In 1879, weary of Okinawan objections to its military forces, the Japanese government dissolved the royal government and formally annexed the island kingdom. Okinawa was organized as the 47th district of Japan, supervised by a governor, very similar to an American state. Although America was acquainted with Okinawa in the early 1800s, for most Americans the small island nation went completely unobserved until the abrupt advent of World War II.
Situated on the southern approaches to Japan, the Ryukyu Island chain was geographically situated as to be virtually unavoidable in any American offensive strategy against mainland Japan. The inevitable soon became history when Okinawa became the arena for one of the most ferocious battles of the war. By June, 1944, the Japanese army arrived in force. Casualties mounted quickly as US forces saturated military targets with bombs four months later.
In March, 1945, the first American troops landed on the Kerama Islands as the springboard for America's island leapfrogging strategy. Okinawa was next in line and, on April 1, 1945, the invasion began. After 11 weeks of fierce fighting, the battle of Okinawa was over June 20, 1945. Two months later Japan surrendered. Okinawa was one of the longest and hardest fought campaigns in the history of World War II. Total American battle casualties were estimated at 49,151, including 12,500 killed or missing. Japanese soldiers killed were about 60,000 while one-third of the Okinawan population, about 150,000 died in the "Typhoon of Steel."
Because it was considered the key to the invasion of Japan, and because it is also considered a key geographical factor to the defense of the free world in the Pacific area, Okinawa now owns the nickname, "Keystone of the Pacific." As relief funds, appropriated by the US Congress, began to get pumped into Okinawa in 1946, the island began traveling the steady path to economic recovery. That same year, Okinawa set up its first general hospital, civilian newspaper, bank and courts. By 1950, the country had resumed its foreign trade lines and established a civil government system throughout the Ryukyu islands.
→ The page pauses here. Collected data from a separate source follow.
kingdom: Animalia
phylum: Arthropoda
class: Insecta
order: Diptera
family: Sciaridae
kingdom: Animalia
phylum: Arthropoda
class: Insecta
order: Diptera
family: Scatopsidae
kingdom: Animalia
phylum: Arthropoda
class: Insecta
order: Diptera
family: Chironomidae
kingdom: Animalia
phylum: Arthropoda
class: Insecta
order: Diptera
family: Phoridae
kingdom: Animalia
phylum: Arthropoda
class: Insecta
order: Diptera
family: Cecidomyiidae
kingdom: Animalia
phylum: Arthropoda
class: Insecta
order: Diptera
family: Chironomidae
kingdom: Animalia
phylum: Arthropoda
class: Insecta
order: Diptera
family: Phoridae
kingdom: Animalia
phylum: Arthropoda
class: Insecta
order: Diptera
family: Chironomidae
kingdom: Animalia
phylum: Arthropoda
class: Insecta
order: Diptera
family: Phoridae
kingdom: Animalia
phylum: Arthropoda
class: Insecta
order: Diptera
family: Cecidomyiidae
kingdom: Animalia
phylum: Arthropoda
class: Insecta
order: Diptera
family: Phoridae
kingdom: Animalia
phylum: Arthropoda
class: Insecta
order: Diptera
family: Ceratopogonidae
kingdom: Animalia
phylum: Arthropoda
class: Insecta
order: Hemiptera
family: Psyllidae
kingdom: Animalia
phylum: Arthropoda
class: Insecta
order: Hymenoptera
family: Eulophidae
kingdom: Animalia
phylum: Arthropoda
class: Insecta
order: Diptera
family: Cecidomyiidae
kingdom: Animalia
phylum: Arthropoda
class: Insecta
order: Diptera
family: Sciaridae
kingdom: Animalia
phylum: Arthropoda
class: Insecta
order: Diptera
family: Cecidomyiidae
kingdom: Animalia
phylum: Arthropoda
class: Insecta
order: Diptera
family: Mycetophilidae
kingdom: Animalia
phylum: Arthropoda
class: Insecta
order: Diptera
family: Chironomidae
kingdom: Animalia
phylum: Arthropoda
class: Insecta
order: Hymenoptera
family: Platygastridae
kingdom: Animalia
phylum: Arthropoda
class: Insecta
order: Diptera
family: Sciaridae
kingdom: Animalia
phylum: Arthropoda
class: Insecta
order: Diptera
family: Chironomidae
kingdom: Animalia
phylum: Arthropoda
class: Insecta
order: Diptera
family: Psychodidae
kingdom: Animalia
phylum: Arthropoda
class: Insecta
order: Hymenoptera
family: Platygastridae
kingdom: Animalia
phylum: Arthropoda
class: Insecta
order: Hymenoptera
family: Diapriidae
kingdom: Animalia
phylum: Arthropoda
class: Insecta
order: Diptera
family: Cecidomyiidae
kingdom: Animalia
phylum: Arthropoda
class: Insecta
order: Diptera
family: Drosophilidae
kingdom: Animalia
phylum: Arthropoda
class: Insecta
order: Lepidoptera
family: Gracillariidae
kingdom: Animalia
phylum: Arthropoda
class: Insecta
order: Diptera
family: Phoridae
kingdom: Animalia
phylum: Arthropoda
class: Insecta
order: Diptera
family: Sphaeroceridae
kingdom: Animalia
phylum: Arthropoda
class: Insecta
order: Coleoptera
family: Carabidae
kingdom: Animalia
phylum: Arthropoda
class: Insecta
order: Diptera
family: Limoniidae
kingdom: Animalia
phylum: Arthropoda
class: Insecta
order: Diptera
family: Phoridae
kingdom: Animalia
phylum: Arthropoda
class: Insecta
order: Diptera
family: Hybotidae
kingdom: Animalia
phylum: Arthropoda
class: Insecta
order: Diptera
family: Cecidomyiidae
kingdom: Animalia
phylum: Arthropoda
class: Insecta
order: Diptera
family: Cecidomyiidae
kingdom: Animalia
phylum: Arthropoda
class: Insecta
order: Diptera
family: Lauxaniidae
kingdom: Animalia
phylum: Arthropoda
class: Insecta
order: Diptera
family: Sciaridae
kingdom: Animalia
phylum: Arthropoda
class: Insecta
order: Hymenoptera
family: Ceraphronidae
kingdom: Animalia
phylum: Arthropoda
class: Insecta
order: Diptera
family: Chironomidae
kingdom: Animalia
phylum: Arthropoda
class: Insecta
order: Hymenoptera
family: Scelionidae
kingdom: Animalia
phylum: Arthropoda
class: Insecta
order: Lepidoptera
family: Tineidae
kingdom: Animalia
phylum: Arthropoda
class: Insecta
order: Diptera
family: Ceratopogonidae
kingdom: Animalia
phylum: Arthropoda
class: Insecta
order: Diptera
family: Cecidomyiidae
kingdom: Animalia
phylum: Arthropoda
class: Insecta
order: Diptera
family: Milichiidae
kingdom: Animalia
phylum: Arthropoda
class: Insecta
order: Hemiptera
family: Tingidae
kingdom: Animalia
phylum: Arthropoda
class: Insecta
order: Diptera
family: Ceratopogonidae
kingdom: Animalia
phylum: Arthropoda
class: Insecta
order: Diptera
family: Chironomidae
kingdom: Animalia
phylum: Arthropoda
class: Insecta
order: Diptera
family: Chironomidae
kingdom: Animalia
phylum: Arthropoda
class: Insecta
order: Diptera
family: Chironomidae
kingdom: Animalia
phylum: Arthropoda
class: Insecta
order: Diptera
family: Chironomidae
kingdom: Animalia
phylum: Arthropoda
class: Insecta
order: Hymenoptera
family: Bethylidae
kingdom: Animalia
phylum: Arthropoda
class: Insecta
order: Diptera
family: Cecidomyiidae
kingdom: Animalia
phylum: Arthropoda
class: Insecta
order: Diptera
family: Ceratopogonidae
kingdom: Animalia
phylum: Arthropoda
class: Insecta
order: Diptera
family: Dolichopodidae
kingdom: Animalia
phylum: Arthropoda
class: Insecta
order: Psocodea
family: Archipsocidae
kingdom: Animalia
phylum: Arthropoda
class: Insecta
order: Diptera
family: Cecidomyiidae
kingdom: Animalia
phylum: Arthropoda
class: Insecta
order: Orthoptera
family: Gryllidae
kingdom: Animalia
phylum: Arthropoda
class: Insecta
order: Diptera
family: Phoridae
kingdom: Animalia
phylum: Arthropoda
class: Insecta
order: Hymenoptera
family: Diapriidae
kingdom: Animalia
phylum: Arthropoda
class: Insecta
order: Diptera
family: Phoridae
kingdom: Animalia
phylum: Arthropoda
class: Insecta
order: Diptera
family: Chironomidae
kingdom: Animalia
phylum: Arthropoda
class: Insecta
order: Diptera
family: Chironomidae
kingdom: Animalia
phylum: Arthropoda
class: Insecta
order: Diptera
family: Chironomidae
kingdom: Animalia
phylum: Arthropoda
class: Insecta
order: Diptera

In 1951, a US -Japanese peace treaty gave Americans complete administrative control of the Ryukyus for an indefinite period. By referring to the island as a "residual sovereignty," however, the United States still suggested recognition of Japan's basic ownership of the islands. In addition, the United States promised that, when international circumstances warranted, it would return administrative control of the chain to Japan. Administrative authority of the Ryukyu Islands was transferred back to Japan May 15, 1972, and Okinawa became a prefectural district of Japan once again.